Cette démission est une des revendications de l’opposition
radicale, dont fait partie l’USRDA, pour résoudre
de la crise politique consécutive au boycott des élections
législatives et présidentielle par les principaux
partis d’opposition.
Ce changement de position de l’USRDA a été
annoncé à la clôture de sa conférence
nationale, par souci “de faire avancer les négociations”
entre pouvoir et opposition pour sortir de la crise.
L’USRDA portera dorénavant toute son attention
sur la confection des listes électorales, selon secrétaire
général, Bamou Touré.
Le 28 décembre, les partis du collectif de l’opposition
radicale ont organisé à Bamako une marche dite
“d’avertissement” pour que le pouvoir reprenne
les négociations avec l’opposition.

Ancien ministre de la Défense de Moussa Traoré,
le général Coulibaly gracié
Le général Mamadou Coulibaly, ancien ministre
de la Défense de Moussa Traoré condamné
à mort à la suite des émeutes sanglantes
de 1991, a été gracié par le président
Alpha Oumar Konaré “à titre humanitaire”.
Le président Konaré, souligne un communiqué,
“est résolu à placer son dernier quinquennat
sous le signe du pardon et de la réconciliation nationale”.

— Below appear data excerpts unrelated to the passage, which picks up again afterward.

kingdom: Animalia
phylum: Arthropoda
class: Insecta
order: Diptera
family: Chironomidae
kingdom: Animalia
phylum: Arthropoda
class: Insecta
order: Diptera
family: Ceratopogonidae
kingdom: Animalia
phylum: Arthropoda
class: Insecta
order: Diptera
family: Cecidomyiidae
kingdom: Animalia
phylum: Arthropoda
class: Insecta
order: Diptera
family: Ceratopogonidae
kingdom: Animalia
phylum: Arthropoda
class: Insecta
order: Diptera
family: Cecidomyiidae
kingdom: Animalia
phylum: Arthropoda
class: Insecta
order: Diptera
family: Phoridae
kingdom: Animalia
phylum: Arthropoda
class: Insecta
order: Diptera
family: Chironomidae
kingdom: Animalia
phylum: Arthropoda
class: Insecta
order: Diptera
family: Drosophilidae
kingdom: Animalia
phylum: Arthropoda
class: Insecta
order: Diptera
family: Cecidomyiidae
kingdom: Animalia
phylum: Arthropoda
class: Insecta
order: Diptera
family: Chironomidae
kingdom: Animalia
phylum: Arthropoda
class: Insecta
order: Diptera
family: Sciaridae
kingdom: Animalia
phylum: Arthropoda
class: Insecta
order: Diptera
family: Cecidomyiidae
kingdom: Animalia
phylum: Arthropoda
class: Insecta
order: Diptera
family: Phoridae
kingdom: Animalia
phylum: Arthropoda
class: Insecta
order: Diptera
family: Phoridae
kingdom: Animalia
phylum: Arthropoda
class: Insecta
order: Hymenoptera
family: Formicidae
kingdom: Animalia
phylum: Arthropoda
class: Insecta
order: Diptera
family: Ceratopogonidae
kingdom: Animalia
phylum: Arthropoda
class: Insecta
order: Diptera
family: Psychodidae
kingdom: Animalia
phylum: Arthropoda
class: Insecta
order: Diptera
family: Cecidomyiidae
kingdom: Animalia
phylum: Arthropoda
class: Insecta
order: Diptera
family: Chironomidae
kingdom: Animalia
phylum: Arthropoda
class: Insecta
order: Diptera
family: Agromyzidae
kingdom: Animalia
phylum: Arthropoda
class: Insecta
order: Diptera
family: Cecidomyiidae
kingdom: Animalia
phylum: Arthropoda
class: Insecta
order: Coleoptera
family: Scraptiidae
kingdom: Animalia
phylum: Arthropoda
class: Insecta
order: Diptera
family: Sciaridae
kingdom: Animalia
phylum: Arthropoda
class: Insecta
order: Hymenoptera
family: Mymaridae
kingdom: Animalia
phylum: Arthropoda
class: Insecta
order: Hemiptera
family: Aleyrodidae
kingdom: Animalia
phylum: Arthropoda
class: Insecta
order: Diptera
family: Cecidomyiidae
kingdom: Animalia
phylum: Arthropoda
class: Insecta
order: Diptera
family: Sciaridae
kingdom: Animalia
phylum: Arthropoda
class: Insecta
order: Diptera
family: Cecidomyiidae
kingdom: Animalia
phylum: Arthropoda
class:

Début décembre, le chef de l’Etat malien
avait déjà commué en détention à
perpétuité la peine de mort prononcée contre
21 détenus, dont l’ancien président Moussa
Traoré, renversé par un coup d’Etat, et
plusieurs dignitaires de son régime, dont le général
Coulibaly.
Décès de Mamadou Madeira Keita, une grande
figure du RDA
L’une des plus grandes figures du Rassemblement Démocratique
Africain (RDA) au Mali, Mamadou Madeira Keita, est décédé
le 21 décembre à l’âge de 80 ans.
M. Keita, membre fondateur du RDA, s’était lancé
dans la politique, après des études à l’école
William Ponty de Dakar.
A l’indépendance du Mali, il a occupé plusieurs
postes ministériels avant de devenir membre de la Commission
Nationale de Défense de la révolution (CNDR),
mise en place par Modibo Keita.
M. Aly Nouhoum Diallo, président de l’Assemblée
nationale, a rendu hommage au cours d’une séance
extraordinaire “au grand homme d’Etat” disparu,
dont les “qualités fondamentales”, a-t-il
dit, doivent être aujourd’hui connues. (avec AFP)
Au Burkina Faso
Fermeture définitive des camps de réfugiés
touaregs maliens
Avec le départ des derniers convois de réfugiés
maliens organisés sur les sites de Gandafabou et de Mentao
dans la région de Dori (Nord du Burkina Faso), les camps
de réfugiés sont “déclarés
fermés pour compter du 15 décembre”.
Les autorités du Burkina Faso ont invité les réfugiés
qui se sont soustraits volontairement au rapatriement à
se faire enregistrer avant le 15 janvier 1998. Passé
ce délai, ils seront considérés comme des
“étrangers” et devront se mettre en règle
vis-à-vis de la loi.
20 000 réfugiés maliens ont quitté en un
an les camps du Burkina Faso pour regagner leur pays. En juin
dernier, les camps de réfugiés touaregs maliens
en Mauritanie avaient été également fermés
après le retour au Mali de 42.000 réfugiés.
Quelque 160.000 réfugiés touaregs avaient pris
le chemin de l’exil au Burkina Faso.